In Case1, the highest priority avoidance decision of both methods is the FC. Compared to the traditional method using the limit load factor of 2 g, the proposed method can give the minimum required load factor of 1.05 g, which enables the pilot to select the appropriate manoeuver to successfully avoid the threat terrain according to the aircraft performance. The main difference is LL and RC. The traditional method preferentially selects RC according to the predicted collision time, while the proposed method selects LL. As can be seen in Fig. 9(a), the terrain in the LL area is relatively flat, while the RC faces more dangerous terrain. Therefore, LL should be selected by considering the predicted collision time and terrain conditions.

In Case 3, the highest priority avoidance decision of the traditional method is FC, while the method in this paper is RC. From the minimum required load in Table 3, it can be seen that the minimum required load of RC is 1.15 g, and the minimum required load of FC is 1.20 g. In contrast, the load factor required by RC to safely avoid terrain is lower. The predicted collision time of FC and RC is long, and the difference is small. In addition, it can be seen from Fig. 8(c) that the terrain in RC is relatively flat. Therefore, choosing RC to avoid threat terrain has more advantages than FC.

Table 5. The average time consumption of different sampling numbers

Figure 9. The terrain relief amplitude of 5-TPA. (a) Case 1. (b) Case 2. (c) Case 3.

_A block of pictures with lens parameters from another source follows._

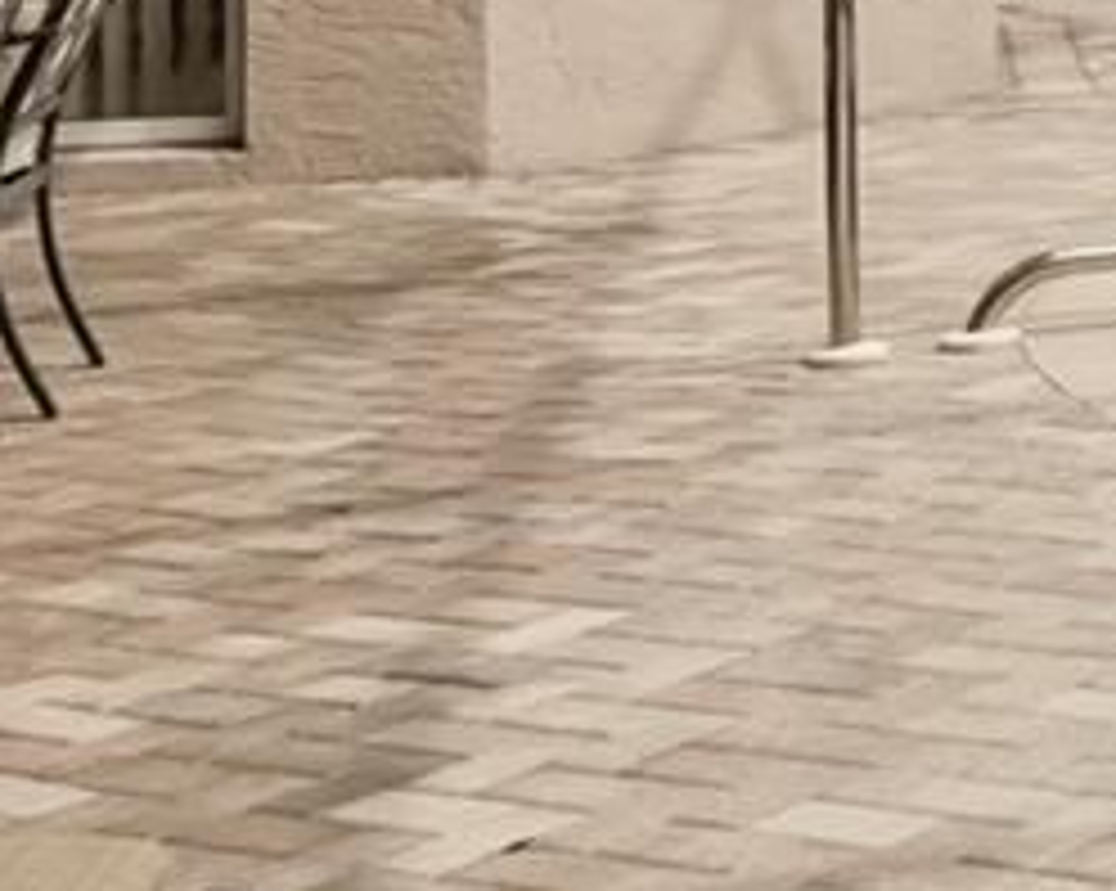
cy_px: -369
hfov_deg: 13.8
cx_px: 2660
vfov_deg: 14.5
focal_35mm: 100
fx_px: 3301
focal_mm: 16.5
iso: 400
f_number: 8
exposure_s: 1/500
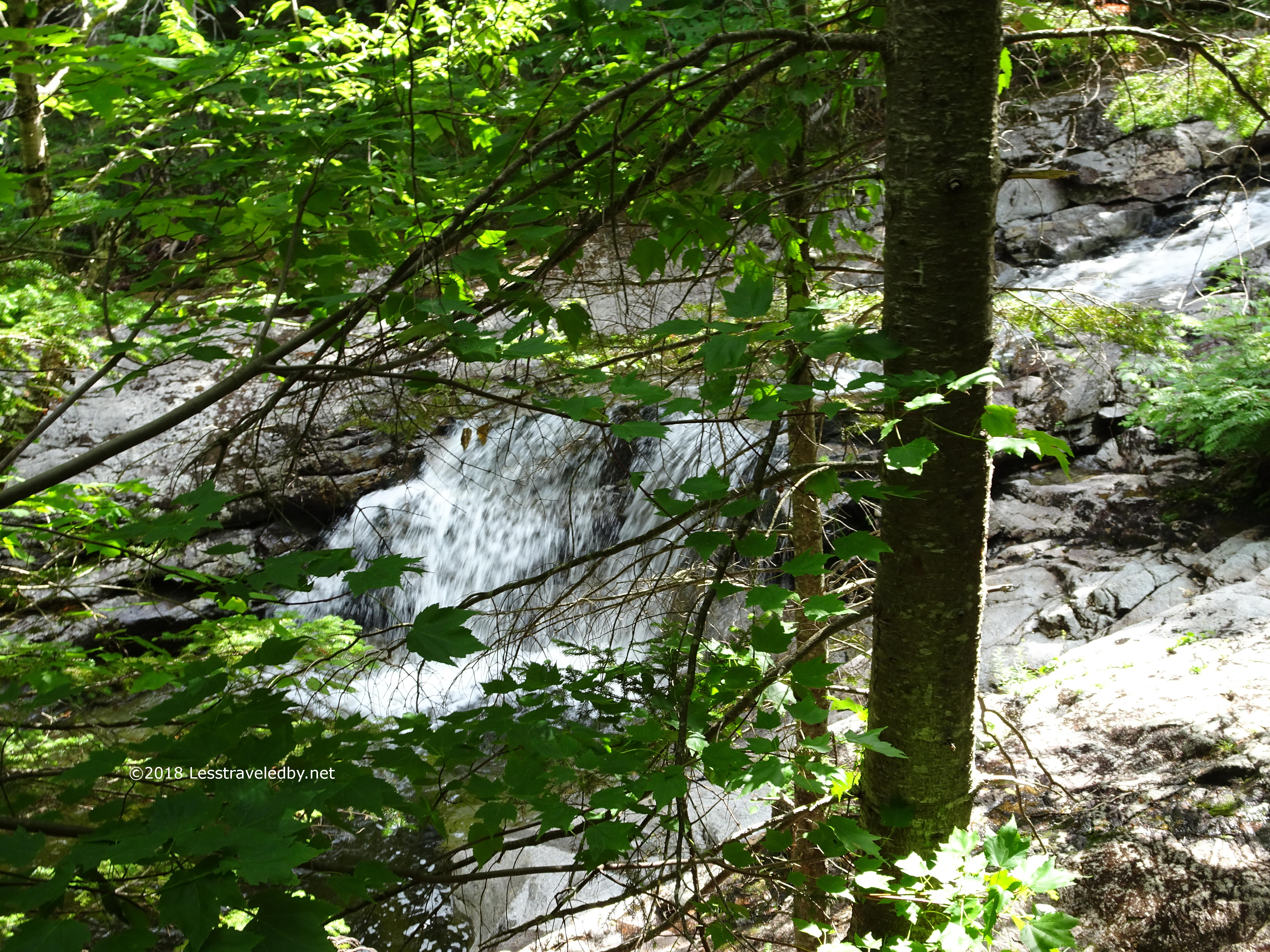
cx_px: 635
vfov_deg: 39.7
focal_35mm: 36
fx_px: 1321
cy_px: 476
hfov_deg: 51.4
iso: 80
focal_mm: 6.17
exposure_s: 1/50
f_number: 4
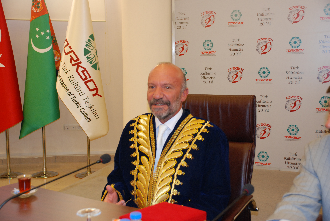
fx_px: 482
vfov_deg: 25.8
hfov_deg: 37.8
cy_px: 110
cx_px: 165
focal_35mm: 52
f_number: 4.5
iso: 800
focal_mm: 35
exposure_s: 1/60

4.3 Experiment 3: time consumption test

The time consumption of the proposed method is mainly affected by the prediction time and the sampling numbers. The longer prediction time can improve the terrain awareness for pilots, but the terrain data to be extracted will increase significantly. And the shorter prediction time cannot provide effective avoidance decisions. Although the larger the sampling numbers, the more accurate the minimum required load factor is calculated; too, larger sampling numbers will increase the number of cycle calculations. In order to test the real-time performance of the method in this paper, the time consumption and priority order results of different prediction time and sampling numbers are calculated, as shown in the Figs. 10 and 11. The statistical average time consumption is shown in Tables 5 and 6.

Table 6. The average time consumption of different prediction time

Figure 10. Time consumption and priority order results of different sampling numbers. (a) Case 1. (b) Case 2. (c) Case 3.

Figure 11. Time consumption and priority order results of different prediction time. (a) Case 1. (b) Case 2. (c) Case 3.

As can be seen from Fig. 10 and Table 5, the smaller the sampling numbers, the shorter the time consumption. However, if the sampling numbers is too small, the priority result will be affected. When the sampling numbers is greater than 10, the priority result will remain unchanged. And as can be seen from Fig. 11 and Table 6, the shorter the prediction time, the shorter the time consumption. If the prediction time is too short, the threat terrain in front of the avoidance trajectory will not be in the scanning range, which will affect the results of the avoidance decision. When the prediction time is greater than 35 s, the priority results tend to be stable. Therefore, if the prediction time is 35 s and the sampling numbers is 10, the appropriate avoidance decision results can be given while ensuring real-time performance.